# Start of Listing

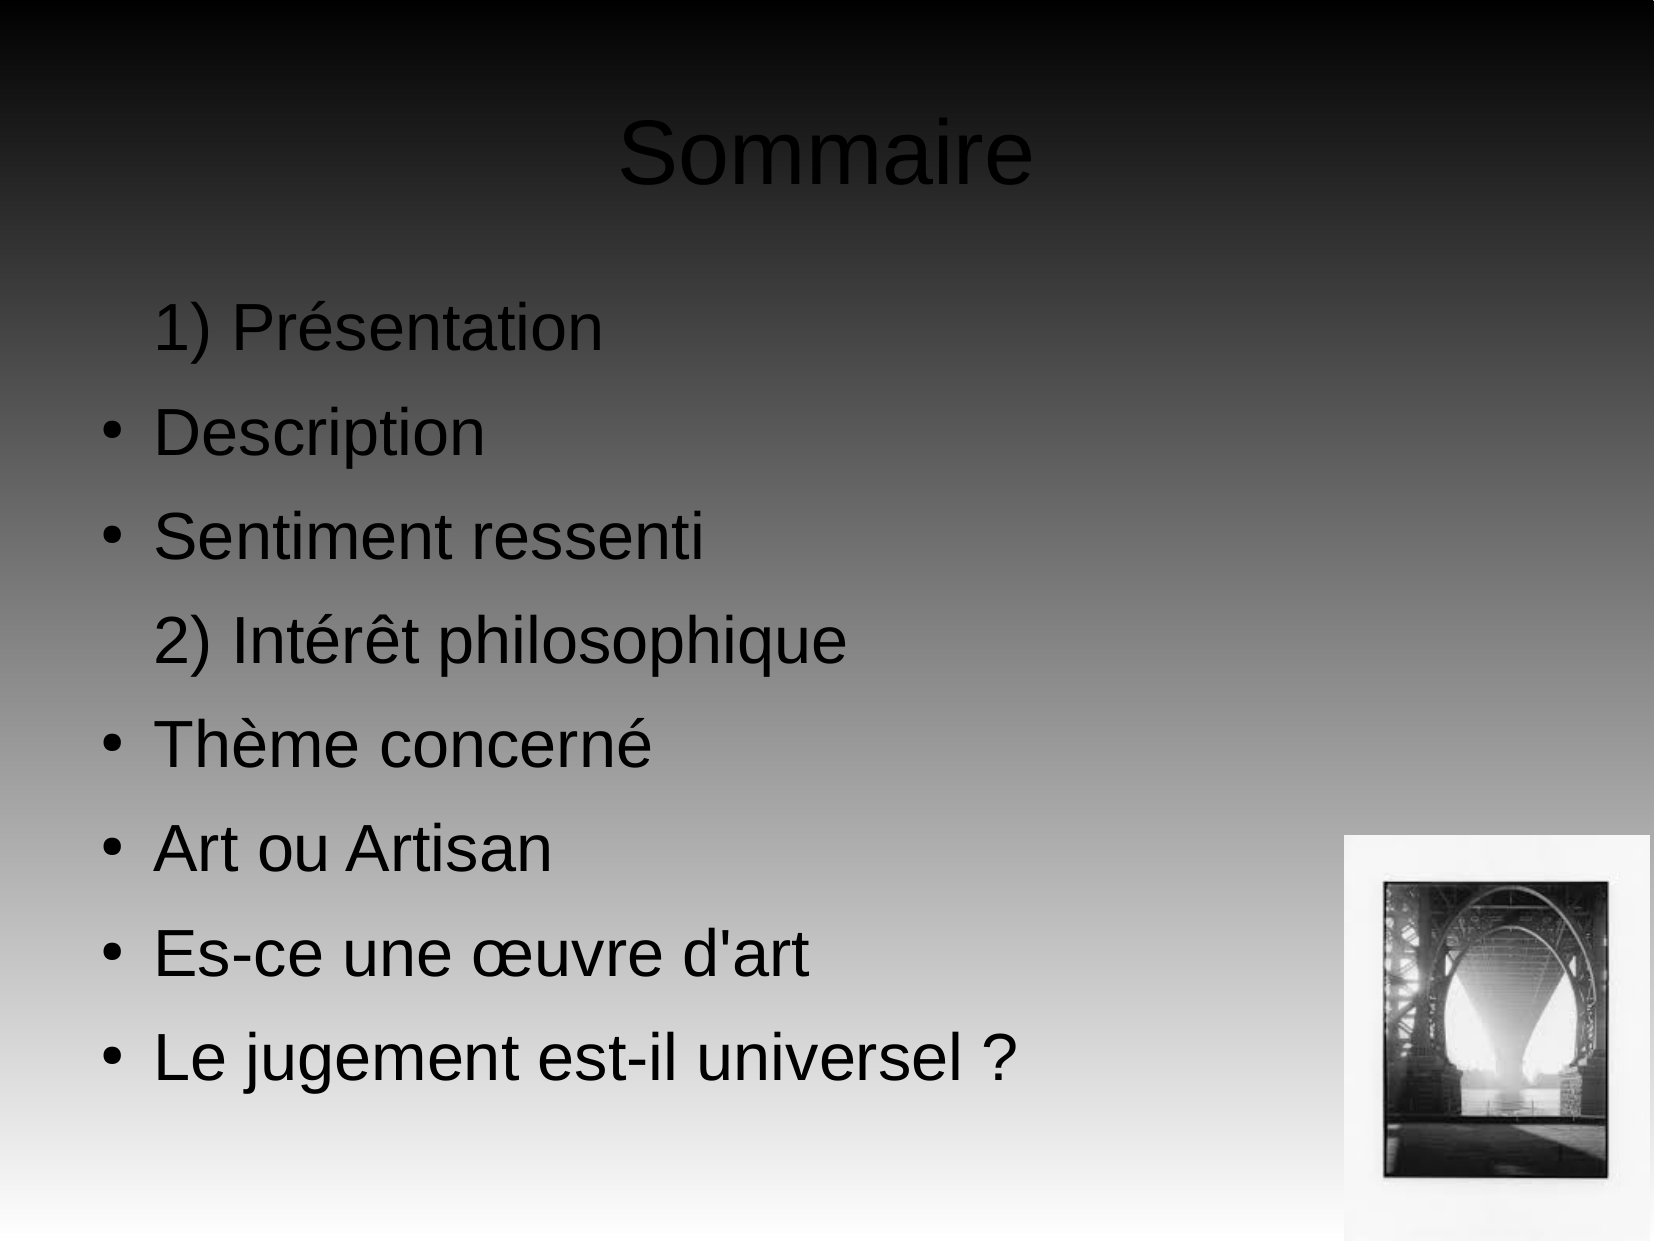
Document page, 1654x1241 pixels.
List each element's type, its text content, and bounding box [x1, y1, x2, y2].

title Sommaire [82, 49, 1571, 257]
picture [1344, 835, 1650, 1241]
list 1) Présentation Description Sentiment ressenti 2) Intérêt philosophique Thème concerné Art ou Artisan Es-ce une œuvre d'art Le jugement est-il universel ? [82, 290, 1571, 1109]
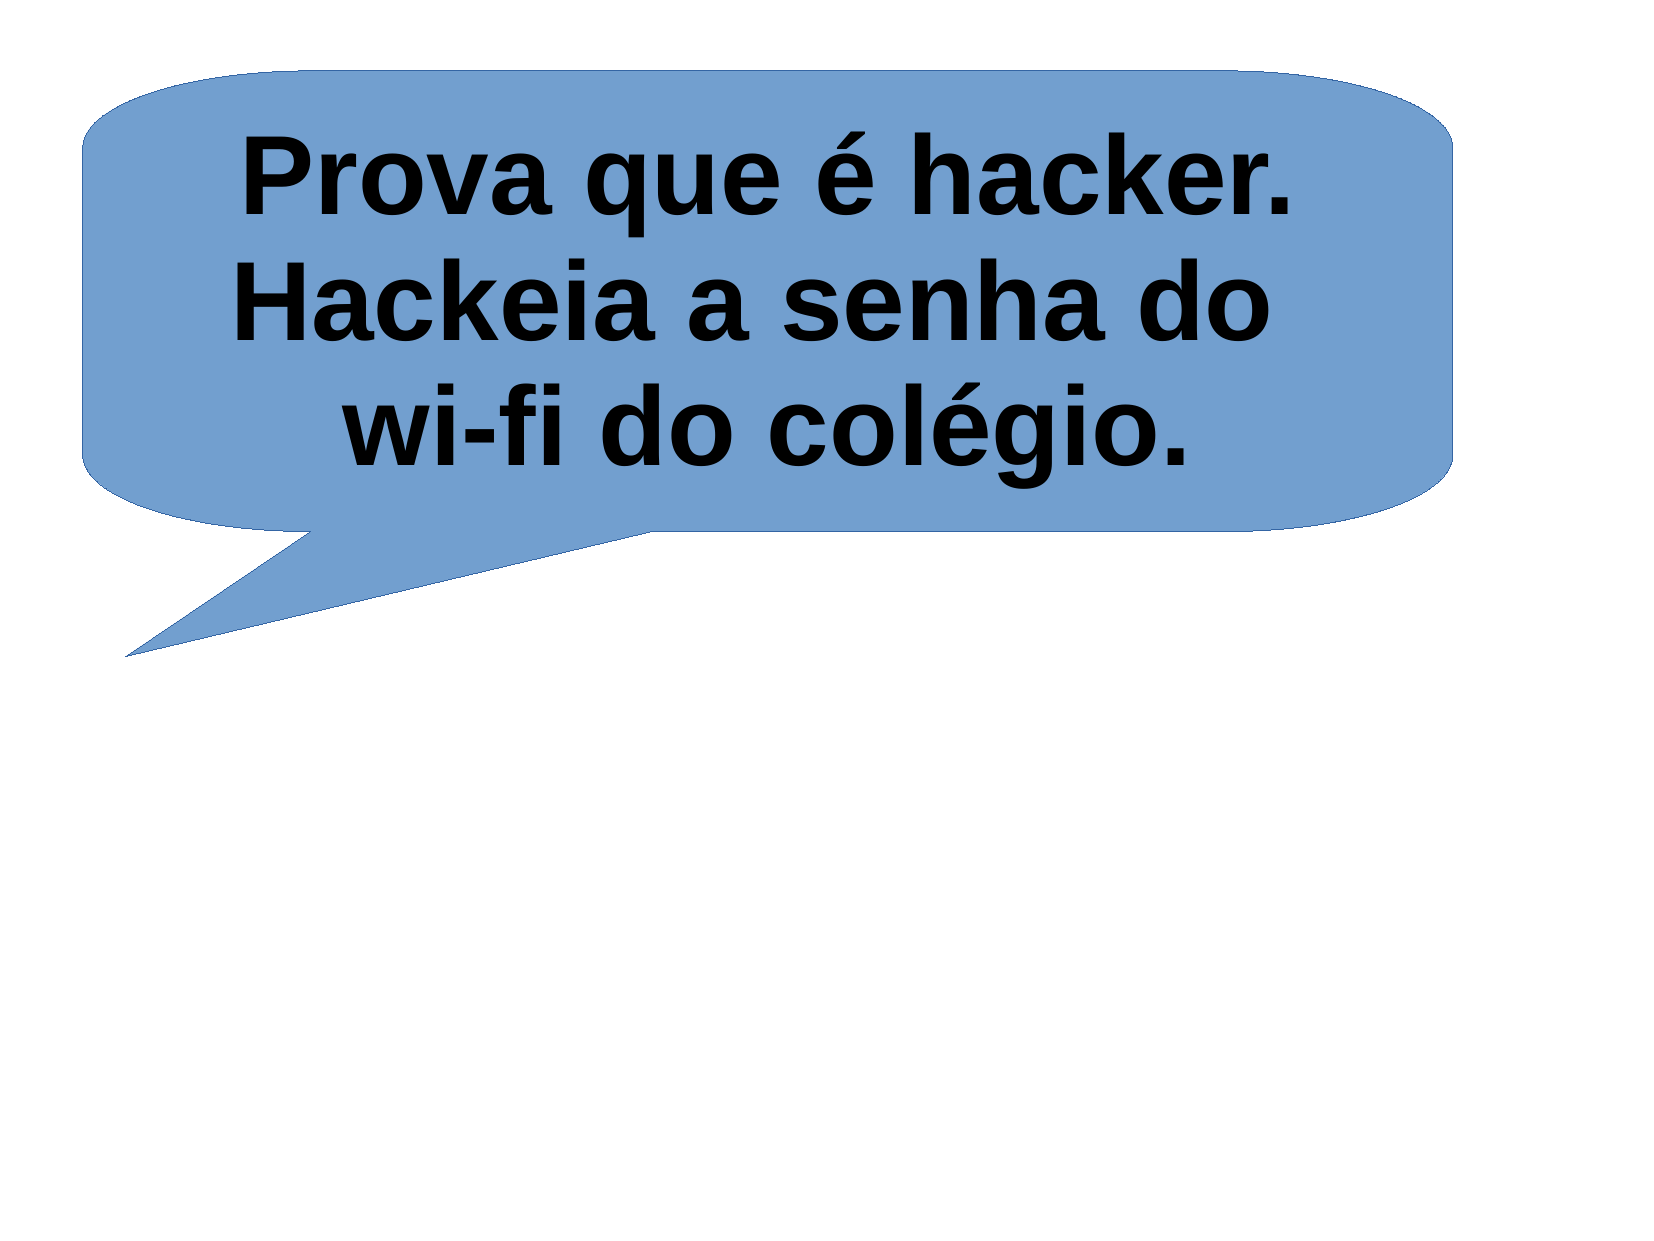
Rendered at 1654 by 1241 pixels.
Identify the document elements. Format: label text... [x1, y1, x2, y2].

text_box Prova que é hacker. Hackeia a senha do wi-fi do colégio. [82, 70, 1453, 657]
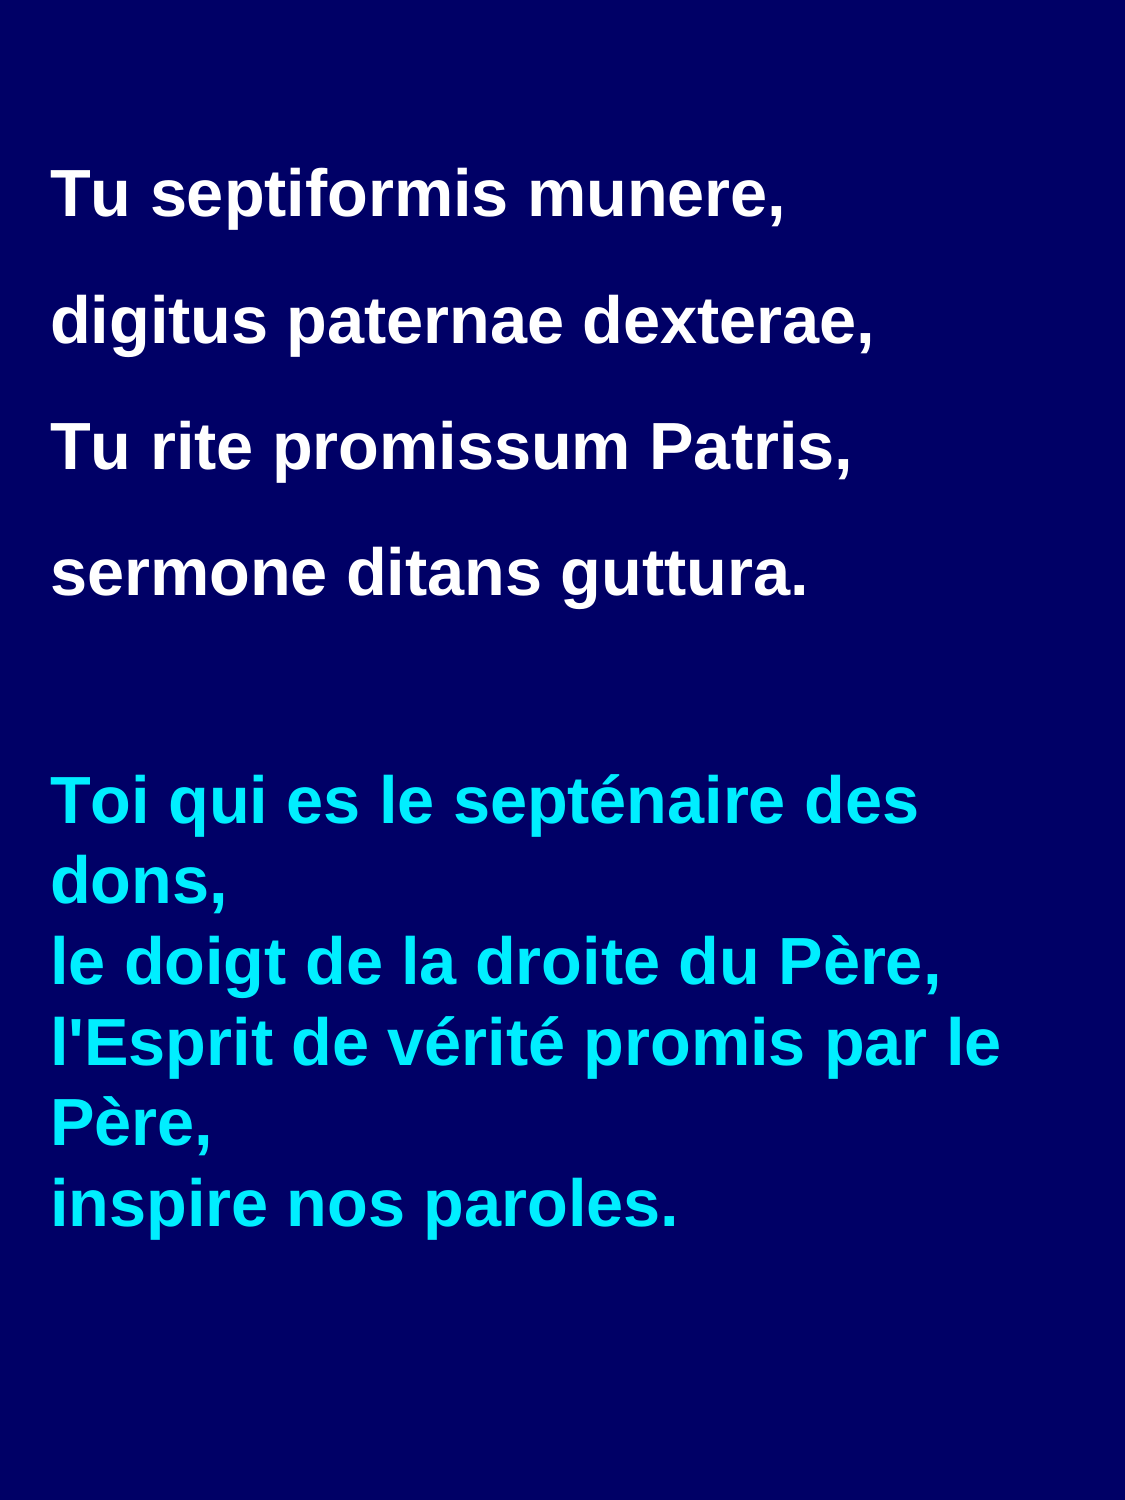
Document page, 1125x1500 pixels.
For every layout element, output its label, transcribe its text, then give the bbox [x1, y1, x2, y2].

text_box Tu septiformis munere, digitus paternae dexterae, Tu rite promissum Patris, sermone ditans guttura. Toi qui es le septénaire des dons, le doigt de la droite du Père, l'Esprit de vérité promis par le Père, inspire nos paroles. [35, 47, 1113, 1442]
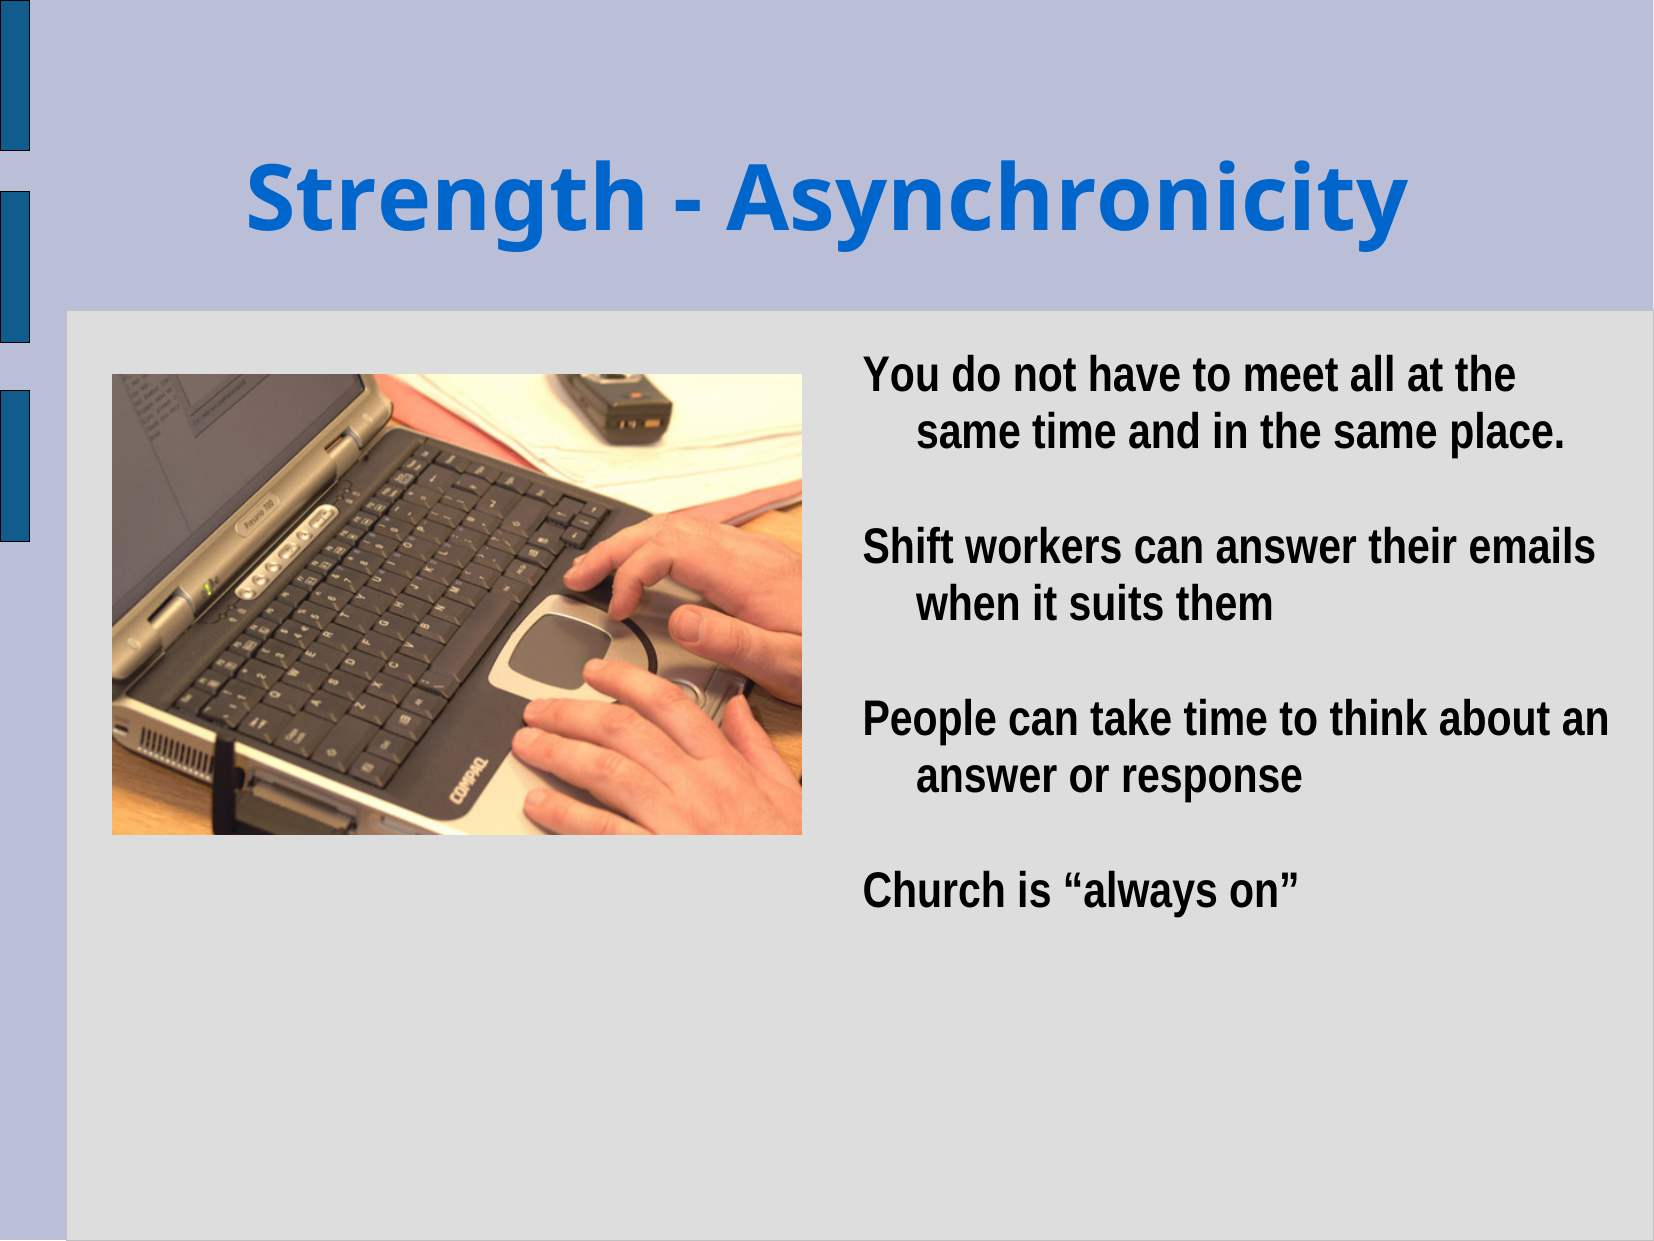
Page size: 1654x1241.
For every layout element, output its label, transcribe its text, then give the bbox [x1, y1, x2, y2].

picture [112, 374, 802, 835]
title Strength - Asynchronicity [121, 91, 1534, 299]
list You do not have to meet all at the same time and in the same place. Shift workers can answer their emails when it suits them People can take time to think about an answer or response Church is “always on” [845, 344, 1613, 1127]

# End of Listing

**Task goal:** Update the records above by changing each "bbox" to "bounding box" and leaving everything else the same. Omit the pictures from your answer.

**Task output:**
Document page, 1654x1241 pixels.
List each element's type, its text content, and bounding box [x1, y1, x2, y2].

title Sommaire [82, 49, 1571, 257]
picture [1344, 835, 1650, 1241]
list 1) Présentation Description Sentiment ressenti 2) Intérêt philosophique Thème concerné Art ou Artisan Es-ce une œuvre d'art Le jugement est-il universel ? [82, 290, 1571, 1109]
Rendered at 1654 by 1241 pixels.
Identify the document elements. Format: label text... [x1, y1, x2, y2].

text_box Prova que é hacker. Hackeia a senha do wi-fi do colégio. [82, 70, 1453, 657]
Document page, 1125x1500 pixels.
For every layout element, output its label, transcribe its text, then give the bounding box [x1, y1, x2, y2].

text_box Tu septiformis munere, digitus paternae dexterae, Tu rite promissum Patris, sermone ditans guttura. Toi qui es le septénaire des dons, le doigt de la droite du Père, l'Esprit de vérité promis par le Père, inspire nos paroles. [35, 47, 1113, 1442]
Page size: 1654x1241.
For every layout element, output its label, transcribe its text, then give the bounding box [x1, y1, x2, y2].

picture [112, 374, 802, 835]
title Strength - Asynchronicity [121, 91, 1534, 299]
list You do not have to meet all at the same time and in the same place. Shift workers can answer their emails when it suits them People can take time to think about an answer or response Church is “always on” [845, 344, 1613, 1127]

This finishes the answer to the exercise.